How to show that $\mathbb{R}^3$ is the direct sum of $W_1={\rm span}\{(1,1,1)\}$ and $W_2={\rm span}\{(1,0,0),(1,1,0)\}$? We write linear combination  of two spans as $a(1,1,1)+b(1,0,0)+c(1,1,0)$.
Any vector $v$ in $\mathbb{R}^3$ can be expressed as $(a+b+c, a+b, a)$. Also linear combination of $W_2$ cannot form vector in $W_1$ other than $(0,0,0)$, $W_1\cap W_2=(0,0,0)$, and therefore direct sum is $\mathbb{R}^3$.  I am not sure if my method is correct, so could anyone help? 
 A: Note that you need to show that every vector in $\mathbb{R}^3$ can be expressed as
$$ (a + b + c, a + c, a) $$
and not the expression you wrote.

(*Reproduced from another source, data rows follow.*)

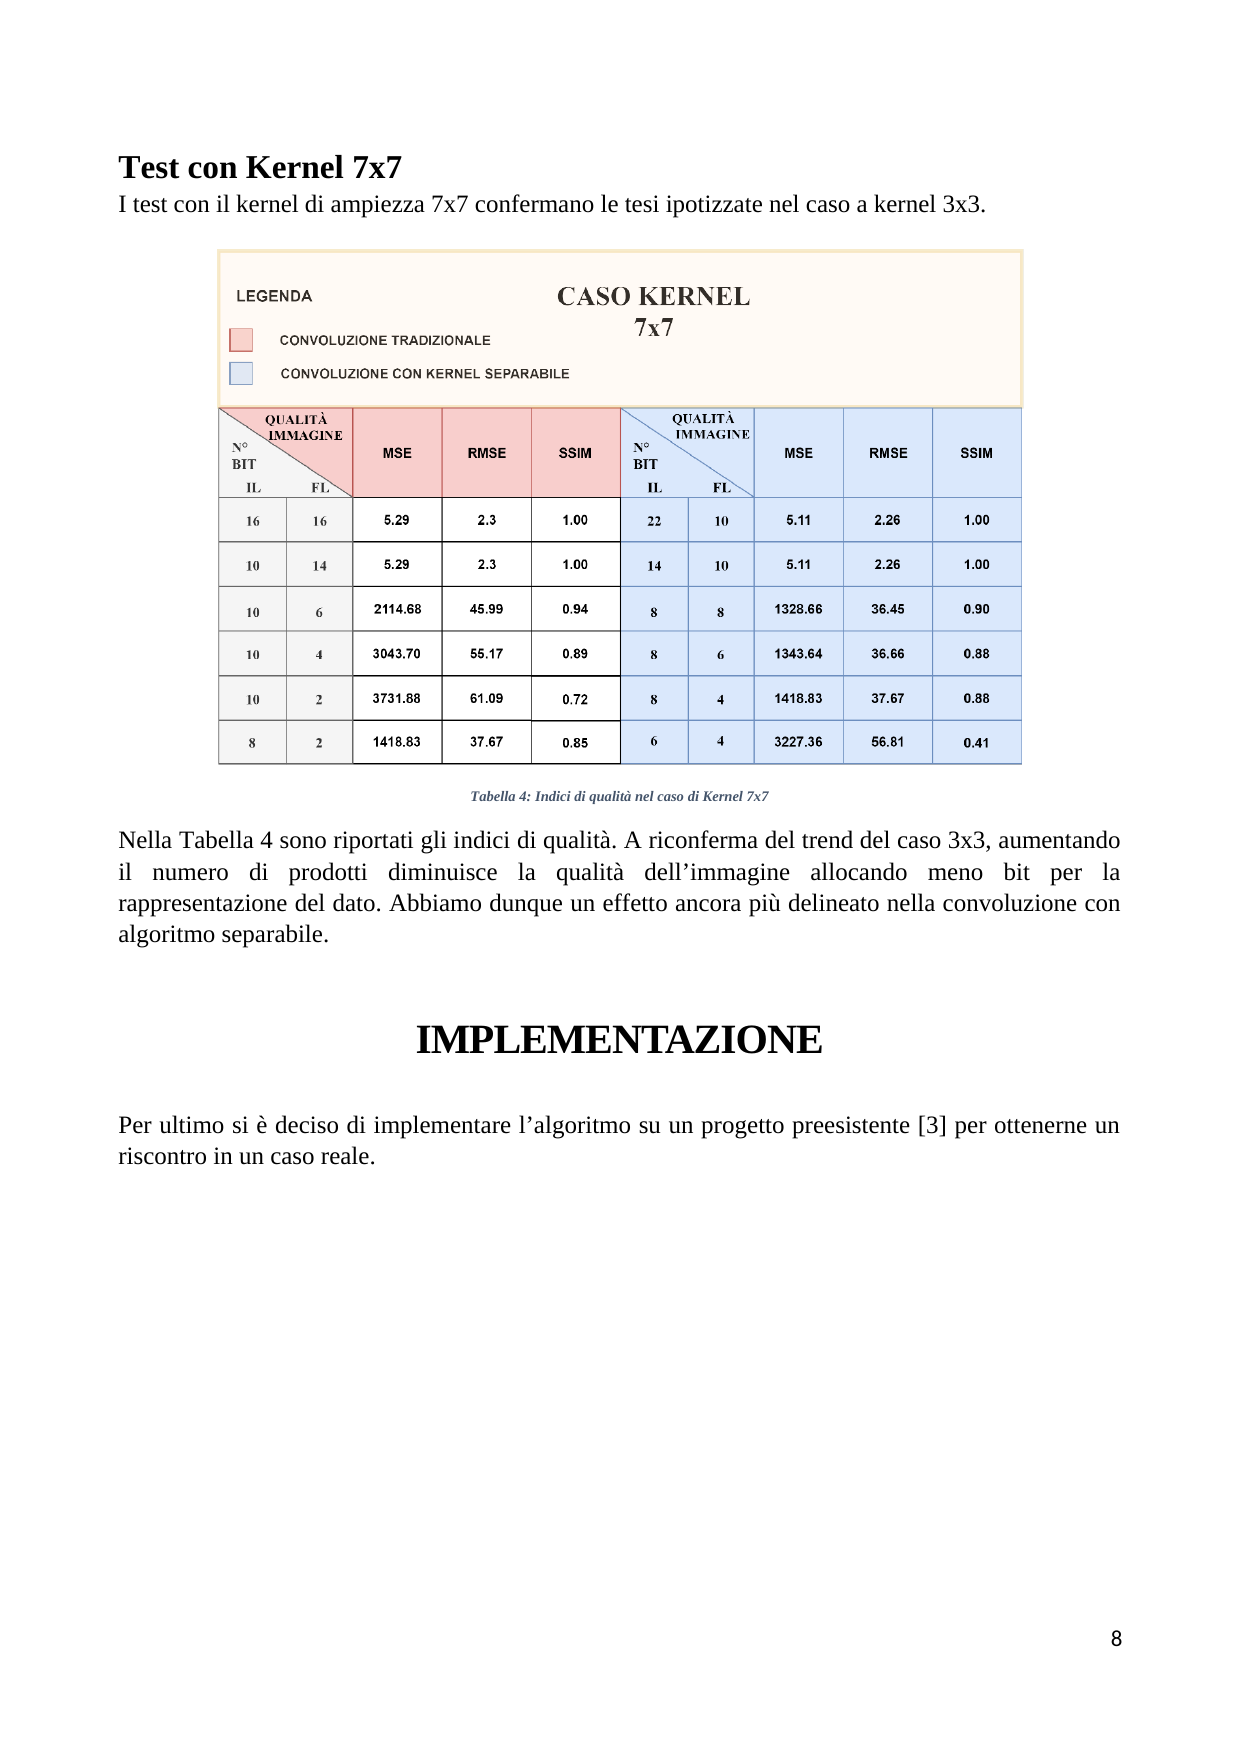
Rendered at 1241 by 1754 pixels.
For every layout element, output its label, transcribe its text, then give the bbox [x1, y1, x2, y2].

text I test con il kernel di ampiezza 7x7 confermano le tesi ipotizzate nel caso a kernel 3x3. [118, 189, 1122, 218]
text Tabella 4: Indici di qualità nel caso di Kernel 7x7 [118, 788, 1122, 805]
text Per ultimo si è deciso di implementare l’algoritmo su un progetto preesistente [3] per ottenerne un riscontro in un caso reale. [118, 1110, 1122, 1169]
text Nella Tabella 4 sono riportati gli indici di qualità. A riconferma del trend del caso 3x3, aumentando il numero di prodotti diminuisce la qualità dell’immagine allocando meno bit per la rappresentazione del dato. Abbiamo dunque un effetto ancora più delineato nella convoluzione con algoritmo separabile. [118, 826, 1122, 947]
title IMPLEMENTAZIONE [118, 1014, 1122, 1062]
subtitle Test con Kernel 7x7 [118, 148, 1122, 186]
picture [214, 236, 1026, 769]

Other then that, your method is correct (and you of course need to justify why $W_1 \cap W_2 = \{ (0,0,0) \}$). If you know the theorem that relates the dimension of the intersection $W_1 \cap W_2$ with the dimension of the sum $W_1 + W_2$, then it is enough to show that $W_1 \cap W_2 = \{ (0,0,0) \}$ as this shows that $W_1 + W_2$ is three-dimensional.
A: Since $\dim W_1=1$ and $\dim W_2=2$, if $\mathbb{R}^3=W_1+W_2$ the dimension formula gives
$$
\dim(W_1\cap W_2)=\dim\mathbb{R}^3-\dim W_1-\dim W_2=0
$$
So you just need to show that
$$
\mathbb{R}^3=\operatorname{Span}\{(1,1,1),(1,0,0),(1,1,0)\}
$$
The matrix
$$
\begin{bmatrix}
1 & 1 & 1 \\
1 & 0 & 0 \\
1 & 1 & 0
\end{bmatrix}
$$
clearly has rank $3$.
A: One simple way is the classical method to put vectors $$(1,1,1),(1,0,0),(1,1,0)$$ as column in a matrix $A$ and verify that $$\forall b \in \mathbb{R^3}$$
$$Ax=b$$
has solution.
That is $\iff$ $A$ is not a singular matrix.
Thus your consideration is correct as $W_1$ and $W_2$ are independent subspaces and $dim(W_1)+dim(W_2)=3$ thus they span $\mathbb{R^3}$.